Iran claims to want enriched uranium for medical treatments and research into civilian nuclear energy. But enriching uranium is a very costly process, and Iran is not a rich country.
So last month, the International Atomic Energy Agency proposed a deal, based on a Russian proposal. Instead of enriching uranium itself, Iran would ship 80% of its known uranium stockpile to Russia. There, the uranium would be enriched up to the level appropriate to energy and medical purposes, at no charge to Iran. From Russia, the uranium would proceed to France where it would be refashioned into the form most useful for medical research, again at no charge.
The uranium would then be returned to Iran to use for its stated purposes.
The Iranian taxpayer would save money. Iranian cancer patients would get faster access to nuclear medicine.
There was just one drawback to the deal: The returned uranium would be enriched nowhere near the level required for weapons purposes — and Iran would be expected to cease and desist all enrichment activities of its own.
On Oct. 22, Iran’s ambassador to the IAEA indicated acceptance of the deal.

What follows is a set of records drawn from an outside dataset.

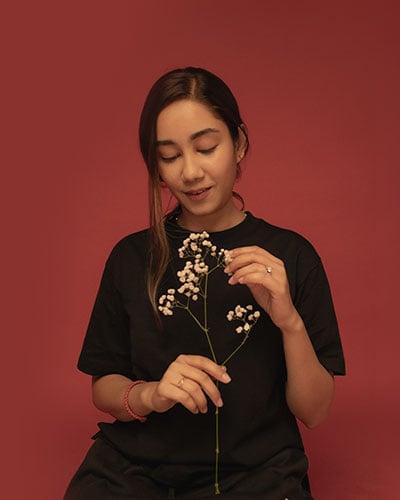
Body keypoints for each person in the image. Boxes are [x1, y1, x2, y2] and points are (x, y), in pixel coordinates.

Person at [64, 67, 345, 499]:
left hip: (255, 473)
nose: (191, 172)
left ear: (239, 143)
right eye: (170, 156)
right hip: (136, 471)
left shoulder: (291, 255)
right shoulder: (131, 256)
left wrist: (289, 321)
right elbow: (103, 386)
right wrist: (152, 395)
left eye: (206, 147)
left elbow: (315, 412)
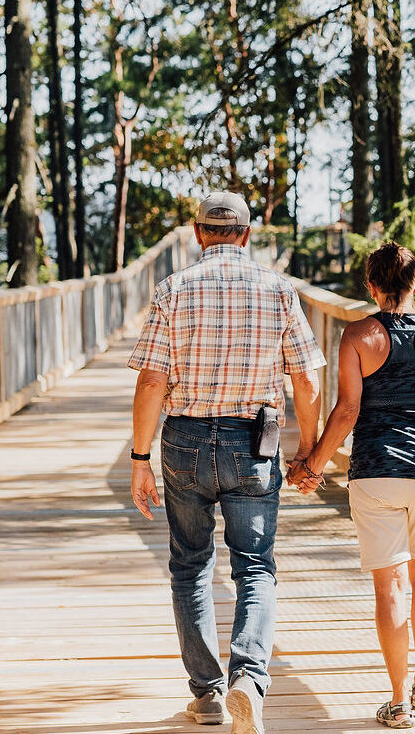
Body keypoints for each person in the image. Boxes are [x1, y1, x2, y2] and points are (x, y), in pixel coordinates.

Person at [128, 191, 324, 734]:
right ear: (247, 233)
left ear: (198, 234)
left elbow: (151, 381)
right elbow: (307, 380)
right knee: (255, 566)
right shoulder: (278, 290)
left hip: (185, 442)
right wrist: (309, 451)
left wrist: (140, 458)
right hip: (253, 442)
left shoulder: (173, 289)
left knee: (191, 565)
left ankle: (208, 694)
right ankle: (249, 681)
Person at [292, 242, 415, 730]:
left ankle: (398, 702)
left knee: (391, 583)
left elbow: (348, 410)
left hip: (376, 471)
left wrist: (313, 465)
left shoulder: (358, 336)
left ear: (372, 286)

Final approval, however, would have to await word from home.
So the IAEA waited. And waited. And waited. On Oct. 29, a week after the deal was pencilled in Geneva, IAEA chief Mohamed ElBaradei was pronouncing himself “hopeful” that Iran would accept.
In the following week, Iran relayed an objection to the IAEA proposal. Why do we have to wait for the return of our fuel? What if the Russians or French keep it?

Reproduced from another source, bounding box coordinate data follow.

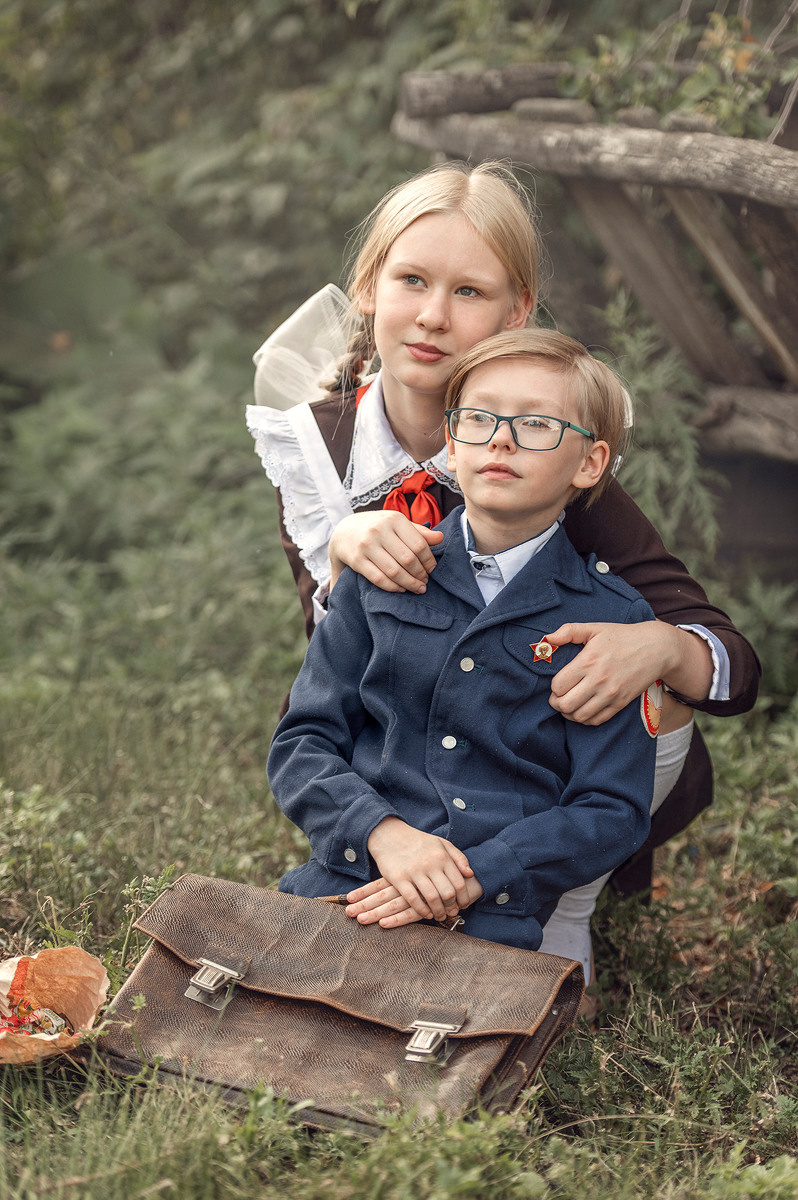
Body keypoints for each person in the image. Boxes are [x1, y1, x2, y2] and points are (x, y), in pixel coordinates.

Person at [247, 160, 760, 965]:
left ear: (515, 309)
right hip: (402, 731)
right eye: (412, 280)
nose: (432, 318)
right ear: (370, 285)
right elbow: (337, 662)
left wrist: (662, 646)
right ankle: (399, 857)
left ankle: (561, 905)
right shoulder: (316, 445)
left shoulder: (548, 451)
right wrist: (339, 550)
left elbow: (731, 656)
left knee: (653, 663)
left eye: (470, 292)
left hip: (528, 744)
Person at [268, 329, 663, 966]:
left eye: (536, 424)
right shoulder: (382, 577)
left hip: (490, 922)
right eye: (478, 418)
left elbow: (610, 810)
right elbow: (302, 743)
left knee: (442, 1055)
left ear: (590, 463)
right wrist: (385, 837)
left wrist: (476, 875)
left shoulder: (611, 620)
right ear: (452, 446)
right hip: (349, 887)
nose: (501, 439)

OK, answered the IAEA on Nov. 7, what about this: You Iranians ship your uranium to Turkey, a country with whom you have good relations, but also a NATO member. The Turks put that uranium into storage. Simultaneously with your release of your low-enriched uranium, you will receive more highly enriched (but not weapons grade) uranium from Russia. You don’t have to trust anybody, and the cancer patients can have their treatments immediately!
Another pause. Then on Nov. 18 came Iran’s answer: No. We’re happy to accept enriched fuel from Russia. But our fuel we keep. And our enrichment activities continue.

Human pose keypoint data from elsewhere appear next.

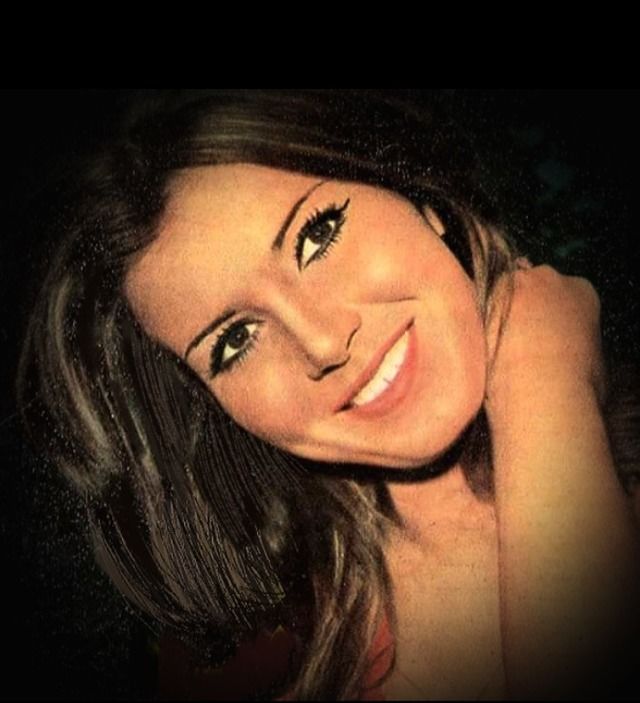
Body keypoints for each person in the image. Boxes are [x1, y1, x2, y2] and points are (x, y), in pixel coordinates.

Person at [17, 89, 640, 700]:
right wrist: (542, 377)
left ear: (413, 192)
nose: (323, 343)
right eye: (235, 340)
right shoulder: (251, 666)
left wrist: (546, 388)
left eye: (318, 235)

The world now knows more about the scale of those activities. At the G-20 summit in Pittsburgh on Sept. 25, President Obama stood side-by-side with UK Prime Minister Gordon Brown and French President Nicholas Sarkozy. The leaders announced that their governments had confronted Iran with evidence of a secret nuclear enrichment facility near the city of Qom. That facility could hold up to 3,000 centrifuges to spin low-enriched uranium into highly enriched weapons-grade material.
The Qom facility is the second secret facility to come into the light of day: Back in 2002, the United States revealed it had discovered a facility near Natanz.
So there we are. The Iranians could not make their message clearer if they had sent a crayoned letter to the IAEA: “We’re building a bomb — and you don’t dare stop us. Boom boom, suckers.”
There is only one last non-military stop on this train: President Obama’s initiative to organize so-called “crippling” sanctions against Iran.
These sanctions would penalize the firms that sell, carry and finance the half-million tons of gasoline that Iran must import every month. (Incredibly, this huge oil exporter and aspiring nuclear power refines only about half the gas it needs.) Such firms are vulnerable to international pressure: Two of the three Swiss firms that provide the bulk of Iran’s gasoline have substantial investments in Canada, for example. If Canada joins the sanctions regime, Canada can bring great pressure to bear on these suppliers — and thus upon Iran.
To sustain sanctions over any length of time, however, will require international co-operation, especially from Russia, China and India. Will that co-operation be forthcoming? So far, the record is not promising. But if those countries understand that the final destination of the Iranian effort is an Israeli military strike on Iran, maybe they will rethink. For that reason, the whole world has an interest in enhancing the credibility of Israeli action. For that reason, the campaign to penalize and demonize Israel for its actions in Lebanon and Gaza is an affront to world peace. Only an effective Israel can believably threaten the strike that will incentivize Iran’s trading partners to join the U.S. economic campaign.
And so once again — as with the Israeli strike on Iraq’s Osirak reactor in 1981, and the Israeli strike at Syria’s nuclear reactor in 2007 — the peace of the region and possibly the world will depend on Israeli strength and courage.